Thinking again of how to protect natural stones from cracking, sure, using a wooden base should be better than a hard counter, and certainly better than a universal holder which only provide support at the two ends and sometimes in the middle. However, I imagine a thick wet towel, arranged uniformly underneath and placed on your counter, would be even more forgiving and still stop slippage. With a stone that is very irregular on the underside, I'd look into how to make a molded base of some kind. I've got no experience with this, though. Just thinking ahead.... Any thoughts out there?


----------



## GlassEye

If you used enough epoxy for attaching to base, I assume it would fill in the irregularities.


----------



## Cutty Sharp

Epoxy - yes, that's the stuff! Not sure if I, for one, would ever do it though. The stones just look better on their own, no?


----------



## mainaman

Cutty Sharp said:


> Epoxy - yes, that's the stuff! Not sure if I, for one, would ever do it though. The stones just look better on their own, no?


you have to make sure to use the correct epoxy, I used the wrong one once and the stones came off the bases in days.

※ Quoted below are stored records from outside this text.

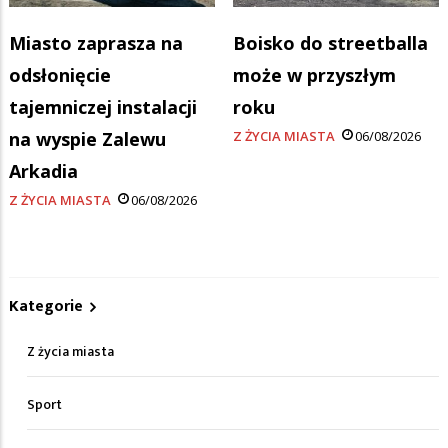
Miasto zaprasza na
Boisko do streetballa
odsłonięcie
może w przyszłym
tajemniczej instalacji
roku
na wyspie Zalewu
Z ŻYCIA MIASTA
06/08/2026
Arkadia
Z ŻYCIA MIASTA
06/08/2026
Kategorie
Z życia miasta
Sport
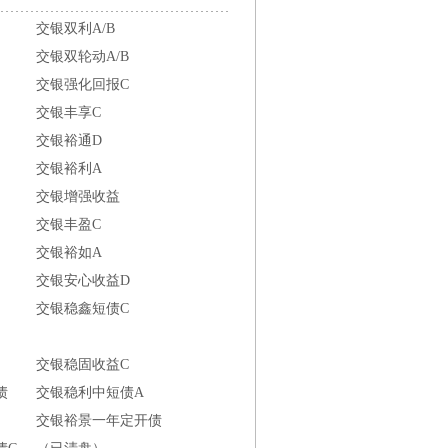
交银双利A/B
交银双轮动A/B
交银强化回报C
交银丰享C
交银裕通D
交银裕利A
交银增强收益
交银丰盈C
交银裕如A
交银安心收益D
交银稳鑫短债C
交银稳固收益C
债
交银稳利中短债A
交银裕景一年定开债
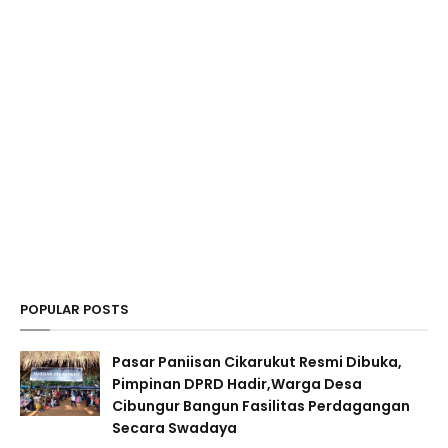
POPULAR POSTS
Pasar Paniisan Cikarukut Resmi Dibuka,
Pimpinan DPRD Hadir,Warga Desa
Cibungur Bangun Fasilitas Perdagangan
Secara Swadaya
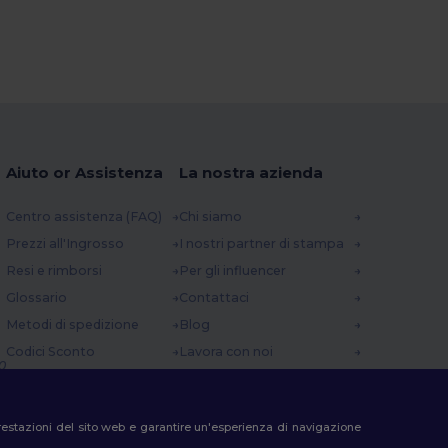
Aiuto or Assistenza
La nostra azienda
Centro assistenza (FAQ)
Chi siamo
Prezzi all'Ingrosso
I nostri partner di stampa
Resi e rimborsi
Per gli influencer
Glossario
Contattaci
Metodi di spedizione
Blog
Codici Sconto
Lavora con noi
0
e prestazioni del sito web e garantire un'esperienza di navigazione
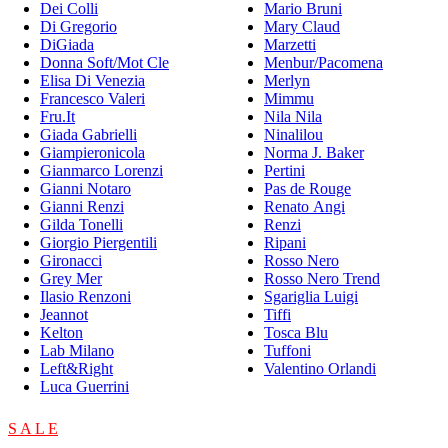
Dei Colli
Mario Bruni
Di Gregorio
Mary Claud
DiGiada
Marzetti
Donna Soft/Mot Cle
Menbur/Pacomena
Elisa Di Venezia
Merlyn
Francesco Valeri
Mimmu
Fru.It
Nila Nila
Giada Gabrielli
Ninalilou
Giampieronicola
Norma J. Baker
Gianmarco Lorenzi
Pertini
Gianni Notaro
Pas de Rouge
Gianni Renzi
Renato Angi
Gilda Tonelli
Renzi
Giorgio Piergentili
Ripani
Gironacci
Rosso Nero
Grey Mer
Rosso Nero Trend
Ilasio Renzoni
Sgariglia Luigi
Jeannot
Tiffi
Kelton
Tosca Blu
Lab Milano
Tuffoni
Left&Right
Valentino Orlandi
Luca Guerrini
S A L E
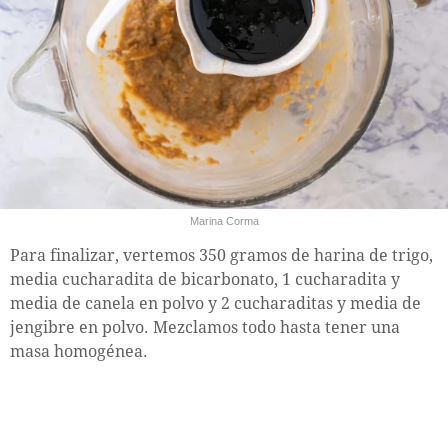
Marina Corma
Para finalizar, vertemos 350 gramos de harina de trigo,
media cucharadita de bicarbonato, 1 cucharadita y
media de canela en polvo y 2 cucharaditas y media de
jengibre en polvo. Mezclamos todo hasta tener una
masa homogénea.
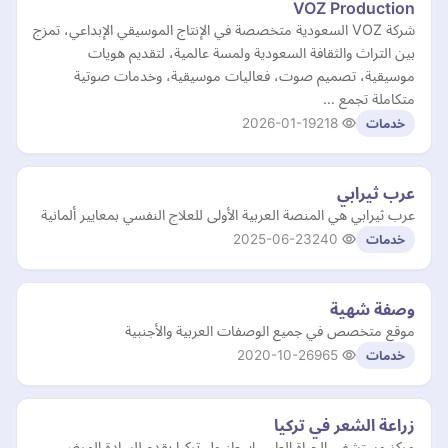
VOZ Production
شركة VOZ السعودية متخصصة في الإنتاج الموسيقي الإبداعي، تمزج
بين التراث والثقافة السعودية ولمسة عالمية، لتقديم هويات
موسيقية، تصميم صوت، فعاليات موسيقية، وخدمات صوتية
متكاملة تجمع …
2026-01-19
218
خدمات
عرب ثيرابي
عرب ثيرابي هي المنصة العربية الأولى للعلاج النفسي بمعايير ألمانية
2025-06-23
240
خدمات
وصفة شهية
موقع متخصص في جميع الوصفات العربية والأجنبية
2020-10-26
965
خدمات
زراعة الشعر في تركيا
مركز مستشفى الحياة الطبي اسطنبول تركيا يقدم للسادة المرضى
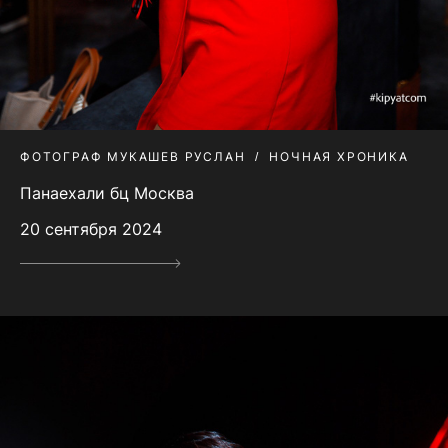
ФОТОГРАФ МУКАШЕВ РУСЛАН
НОЧНАЯ ХРОНИКА
Панаехали бц Москва
20 сентября 2024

I use Gorilla glue and it works great, it expands while setting and fills all space between the stone and the base.


----------



## bieniek

My main concern is not stone breaking under too much pressure, cause Im not pressig hard on naturals. 

More of a stress for me is when I soak them, that I might just hit one, ever so slightly onto side of sink, and even if once will not do any harm, maybe after 15 small hits something breaks?


----------



## mainaman

bieniek said:


> My main concern is not stone breaking under too much pressure, cause Im not pressig hard on naturals.
> 
> More of a stress for me is when I soak them, that I might just hit one, ever so slightly onto side of sink, and even if once will not do any harm, maybe after 15 small hits something breaks?


lacquer it and it will be fine. I reinforced mine with washi paper then a few thick layers of cashew lacquer, the stone is bullet proof now.


----------



## bieniek

Thanks  Yes, I got shellac all over it already [not on the topside ]

Feels much better.


----------



## Cutty Sharp

mainaman said:


> lacquer it and it will be fine. I reinforced mine with washi paper then a few thick layers of cashew lacquer, the stone is bullet proof now.



I've never worked with lacquer, but can't help wondering if a bit of the stuff really does make any difference? Hardly seems like it would be strong enough to do so. On thin wood, yes sure, I can imagine it. But when set against the mass of a stone I have a hard time picturing it.


----------



## mainaman

Cutty Sharp said:


> I've never worked with lacquer, but can't help wondering if a bit of the stuff really does make any difference? Hardly seems like it would be strong enough to do so. On thin wood, yes sure, I can imagine it. But when set against the mass of a stone I have a hard time picturing it.


If you going to bash the stones into each other then probably they will not survive the routine, but occasional bump is fine IME. 
I have dropped lacquered stones in the sink and they are still intact.


----------